Byline: CHRISTIAN WIHTOL and GREG BOLT The Register-Guard

Within weeks of buying 1,100 acres of forest land south of Lane Community College in January, land speculator John Musumeci set to work trying to win over LCC executives on a series of land-swap and development proposals, public records show.

So far, though, LCC is keeping Musumeci at arm's length.

In letters and meetings from January through last Tuesday, Musumeci, the land-deal manager for Eugene-based Arlie & Co., has made a string of proposals to LCC. They center on LCC trading or selling to Arlie the wooded 100-acre stand known as the Jay Marston Forest. In return, Arlie would build a sewage treatment system that LCC could use, plus Arlie would provide LCC with land and a cash donation of $500,000 or $1 million, according to the letters and LCC internal memos that The Register-Guard obtained under the state's public records law.

During the recent months, the dialogue appears to have been convoluted. Musumeci's complicated proposals repeatedly changed shape, and LCC officials appeared fuzzy as to exactly what Musumeci was proposing and why.

In a letter this week to LCC, Musumeci wrote that there may have been "confusion and misunderstanding" and that his intentions all along simply have been to help financially strapped LCC. The proposals aren't connected to any development Arlie might pursue on its land, Musumeci wrote.

A deal with Musumeci could help Lane address what might be the worst budget crisis in college history, brought on by LCC's own efforts to keep up with demand for classes at a time of declining state support. LCC's board recently approved a steep tuition increase and voted to reduce or eliminate dozens of programs to close a $6.2 million gap in next year's budget.

In his initial contacts with LCC, which came before the college announced the depth of its budget problem, Musumeci's proposals were couched as business deals sweetened by an offered donation. According to the documents, a written offer presented to the college board during a March 18 nonpublic session involved Arlie buying the 100-acre forested parcel at appraised value, building a sewage system that Arlie would share with the college, a no-cost lease to the college of 20 acres of Arlie land adjacent to LCC and a $500,000 donation to the LCC Foundation.

┄┄┄┄┄┄┄┄┄┄┄┄┄┄┄┄┄┄┄┄

▶ _CHECK YOUR UNDERSTANDING_:
1. Answer from the Lane Community College article:
(a) How many acres of forest land did Musumeci buy south of the college, and in what month?
(b) What is the wooded 100-acre stand at the center of his proposals called?
(c) How large is the gap in next year's budget that LCC's board is trying to close?
2. Extract from the Lane Community College article the passage from "During the recent" up to and including "proposing and why.".
These records are drawn from a separate source.

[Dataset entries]
┄┄┄┄┄┄┄┄┄┄┄┄┄┄┄┄┄┄┄┄

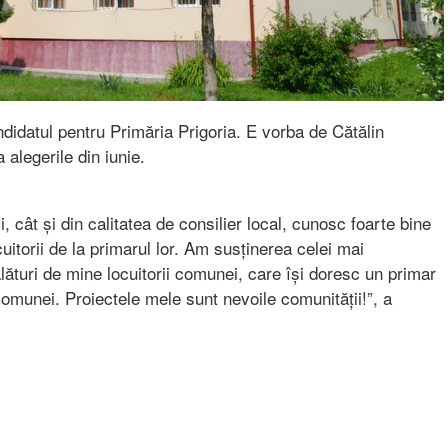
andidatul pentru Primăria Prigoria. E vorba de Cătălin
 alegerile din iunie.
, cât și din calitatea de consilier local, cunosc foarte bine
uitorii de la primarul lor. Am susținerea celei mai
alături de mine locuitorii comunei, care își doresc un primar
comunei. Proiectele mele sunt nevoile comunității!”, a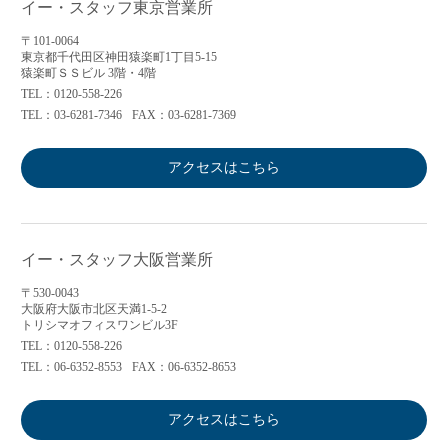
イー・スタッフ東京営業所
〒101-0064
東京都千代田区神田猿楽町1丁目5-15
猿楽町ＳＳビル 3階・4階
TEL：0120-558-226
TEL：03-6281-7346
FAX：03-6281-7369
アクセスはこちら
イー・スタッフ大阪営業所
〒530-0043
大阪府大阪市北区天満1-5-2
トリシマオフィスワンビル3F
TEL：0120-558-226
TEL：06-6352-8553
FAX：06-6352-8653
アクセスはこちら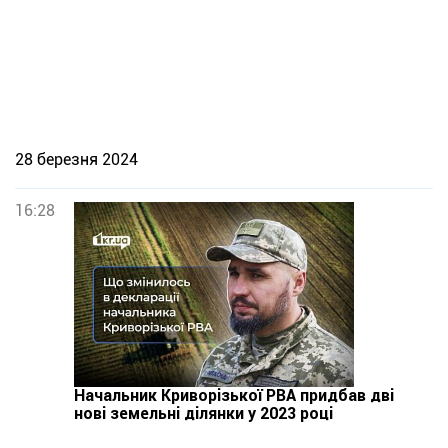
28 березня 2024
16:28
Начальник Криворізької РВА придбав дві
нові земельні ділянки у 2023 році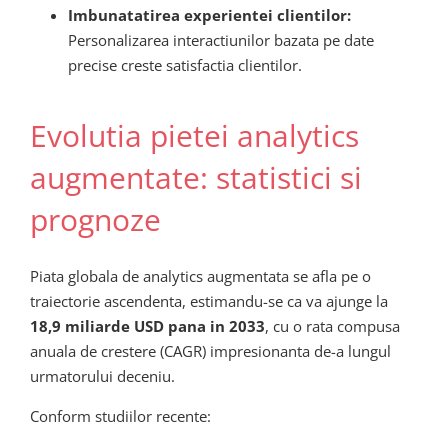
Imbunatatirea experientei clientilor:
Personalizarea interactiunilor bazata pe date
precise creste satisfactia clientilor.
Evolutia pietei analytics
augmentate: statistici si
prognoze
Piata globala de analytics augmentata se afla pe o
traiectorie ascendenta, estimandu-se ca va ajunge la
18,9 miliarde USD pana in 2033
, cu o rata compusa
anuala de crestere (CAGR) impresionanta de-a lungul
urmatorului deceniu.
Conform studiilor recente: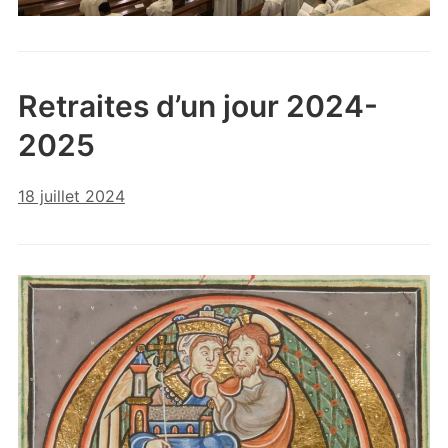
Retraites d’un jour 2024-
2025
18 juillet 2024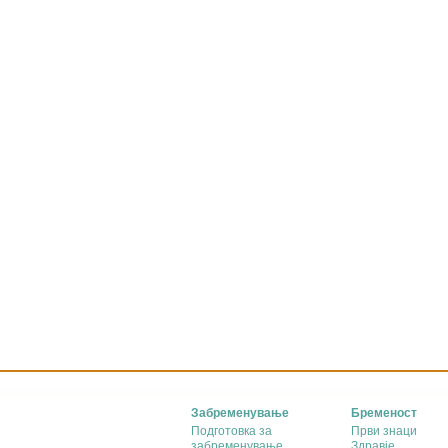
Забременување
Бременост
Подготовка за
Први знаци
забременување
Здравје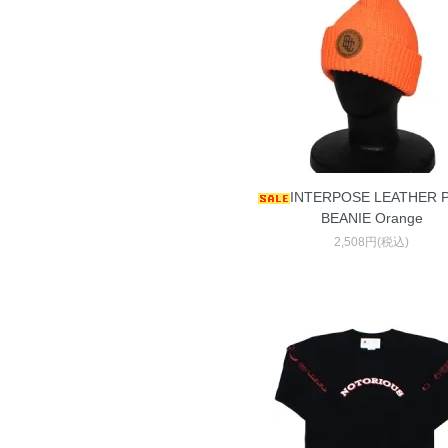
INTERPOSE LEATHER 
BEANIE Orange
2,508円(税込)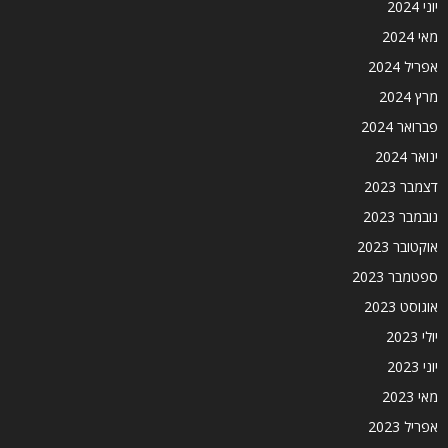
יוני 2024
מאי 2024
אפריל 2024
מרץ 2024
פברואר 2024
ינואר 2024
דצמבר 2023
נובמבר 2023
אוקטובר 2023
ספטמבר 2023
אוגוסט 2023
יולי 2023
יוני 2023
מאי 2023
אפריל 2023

┄┄┄┄┄┄┄┄┄┄┄┄┄┄┄┄┄┄┄┄

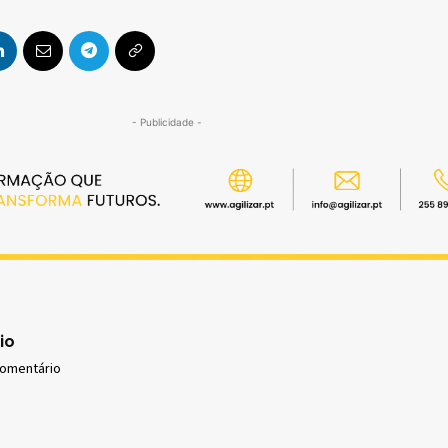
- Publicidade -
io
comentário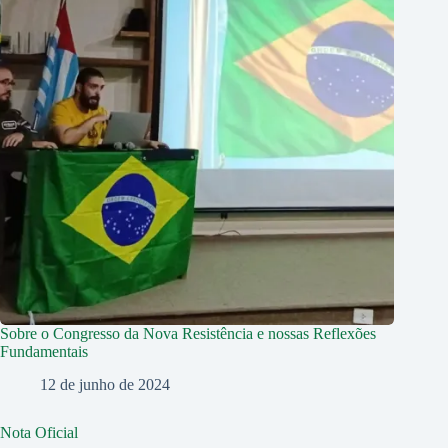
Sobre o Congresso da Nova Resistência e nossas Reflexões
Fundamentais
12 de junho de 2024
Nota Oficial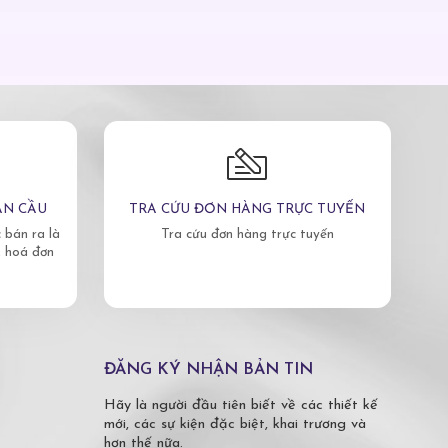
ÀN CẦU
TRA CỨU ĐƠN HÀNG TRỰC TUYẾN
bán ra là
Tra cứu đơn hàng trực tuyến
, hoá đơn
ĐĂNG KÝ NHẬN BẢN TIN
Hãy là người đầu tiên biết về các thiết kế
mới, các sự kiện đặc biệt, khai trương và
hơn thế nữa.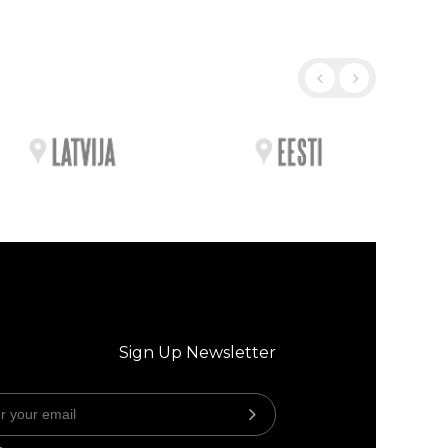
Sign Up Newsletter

┄┄┄┄┄┄┄┄┄┄┄┄┄┄┄┄┄┄┄┄

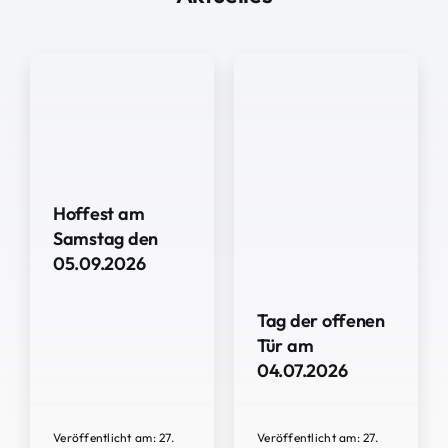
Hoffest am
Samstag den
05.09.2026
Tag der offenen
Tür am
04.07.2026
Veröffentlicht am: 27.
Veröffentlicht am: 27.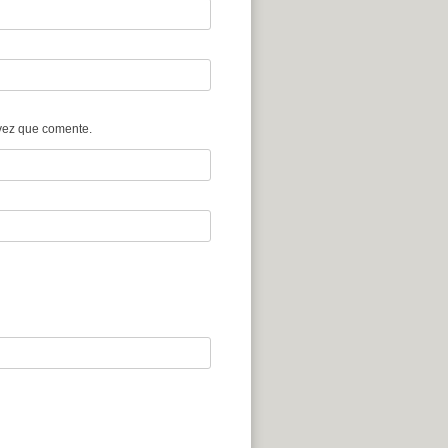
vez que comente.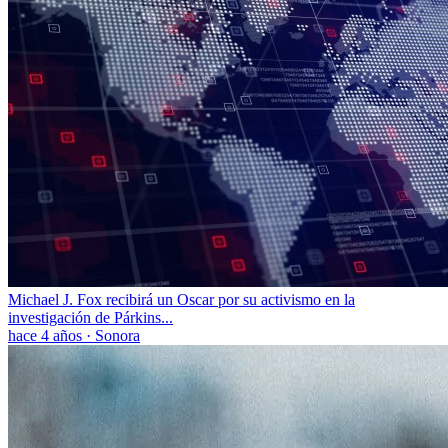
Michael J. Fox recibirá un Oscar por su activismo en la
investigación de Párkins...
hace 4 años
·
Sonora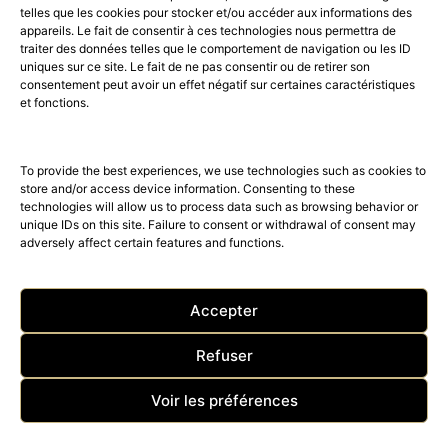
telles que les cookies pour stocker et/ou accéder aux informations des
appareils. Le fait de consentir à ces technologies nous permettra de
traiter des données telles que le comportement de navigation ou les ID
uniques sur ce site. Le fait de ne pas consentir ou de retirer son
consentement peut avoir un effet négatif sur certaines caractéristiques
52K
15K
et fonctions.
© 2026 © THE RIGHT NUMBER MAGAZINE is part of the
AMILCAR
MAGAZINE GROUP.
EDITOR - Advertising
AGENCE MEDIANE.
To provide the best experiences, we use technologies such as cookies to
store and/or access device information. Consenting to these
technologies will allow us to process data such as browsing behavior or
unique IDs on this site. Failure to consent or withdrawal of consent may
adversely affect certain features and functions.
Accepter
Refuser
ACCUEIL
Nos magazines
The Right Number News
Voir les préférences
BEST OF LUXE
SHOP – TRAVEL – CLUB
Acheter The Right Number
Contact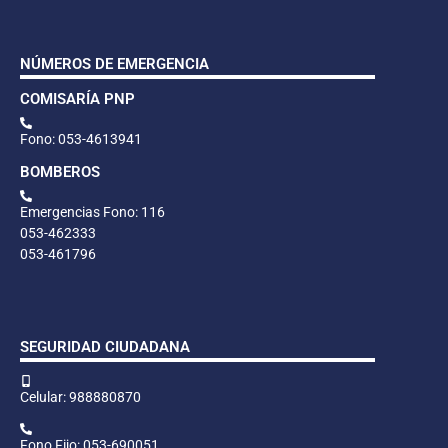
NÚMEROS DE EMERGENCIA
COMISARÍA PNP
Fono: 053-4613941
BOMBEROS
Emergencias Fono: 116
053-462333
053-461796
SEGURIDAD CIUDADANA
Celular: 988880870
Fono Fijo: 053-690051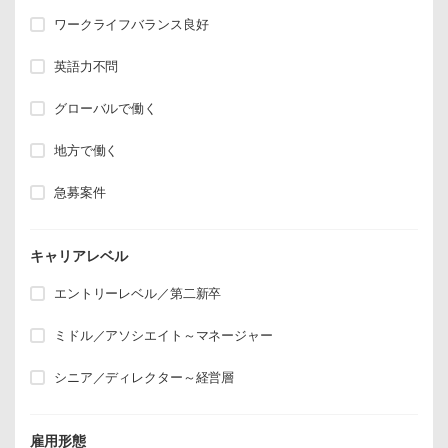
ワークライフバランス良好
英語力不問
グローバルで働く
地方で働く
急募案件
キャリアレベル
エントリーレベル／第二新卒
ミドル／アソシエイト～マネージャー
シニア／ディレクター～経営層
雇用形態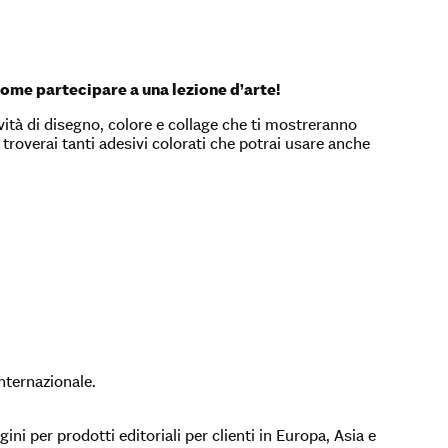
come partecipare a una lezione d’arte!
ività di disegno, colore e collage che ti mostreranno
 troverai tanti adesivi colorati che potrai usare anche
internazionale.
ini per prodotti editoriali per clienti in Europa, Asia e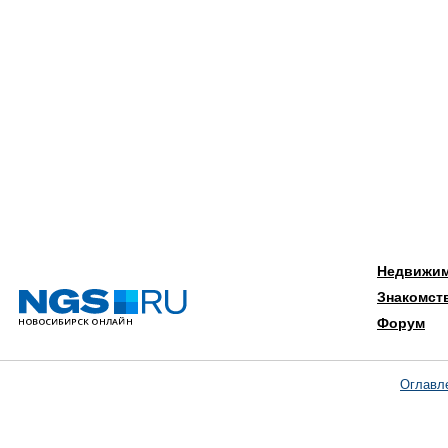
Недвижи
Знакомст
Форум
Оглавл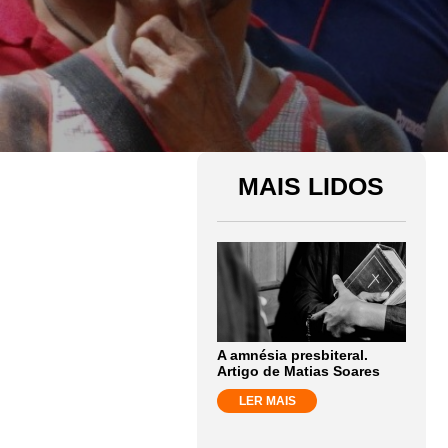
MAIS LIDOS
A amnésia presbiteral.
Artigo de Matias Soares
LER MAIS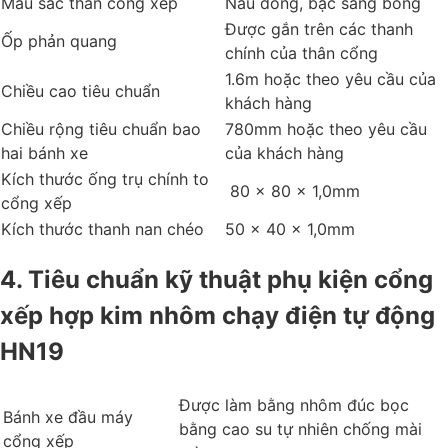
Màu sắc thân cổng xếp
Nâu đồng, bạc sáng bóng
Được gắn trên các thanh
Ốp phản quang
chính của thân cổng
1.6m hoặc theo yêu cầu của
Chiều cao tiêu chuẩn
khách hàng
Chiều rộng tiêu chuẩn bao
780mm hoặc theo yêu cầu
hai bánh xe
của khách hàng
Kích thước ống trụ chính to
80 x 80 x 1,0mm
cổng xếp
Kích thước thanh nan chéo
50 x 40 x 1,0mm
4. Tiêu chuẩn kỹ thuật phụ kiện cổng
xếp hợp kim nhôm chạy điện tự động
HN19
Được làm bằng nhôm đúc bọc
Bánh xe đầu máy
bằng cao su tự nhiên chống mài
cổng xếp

┄┄┄┄┄┄┄┄┄┄┄┄┄┄┄┄┄┄┄┄

▶ _NUMBERED RESPONSES_:
1.
(a) 1,100 acres, in January.
(b) The Jay Marston Forest.
(c) $6.2 million.

2.
During the recent months, the dialogue appears to have been convoluted. Musumeci's complicated proposals repeatedly changed shape, and LCC officials appeared fuzzy as to exactly what Musumeci was proposing and why.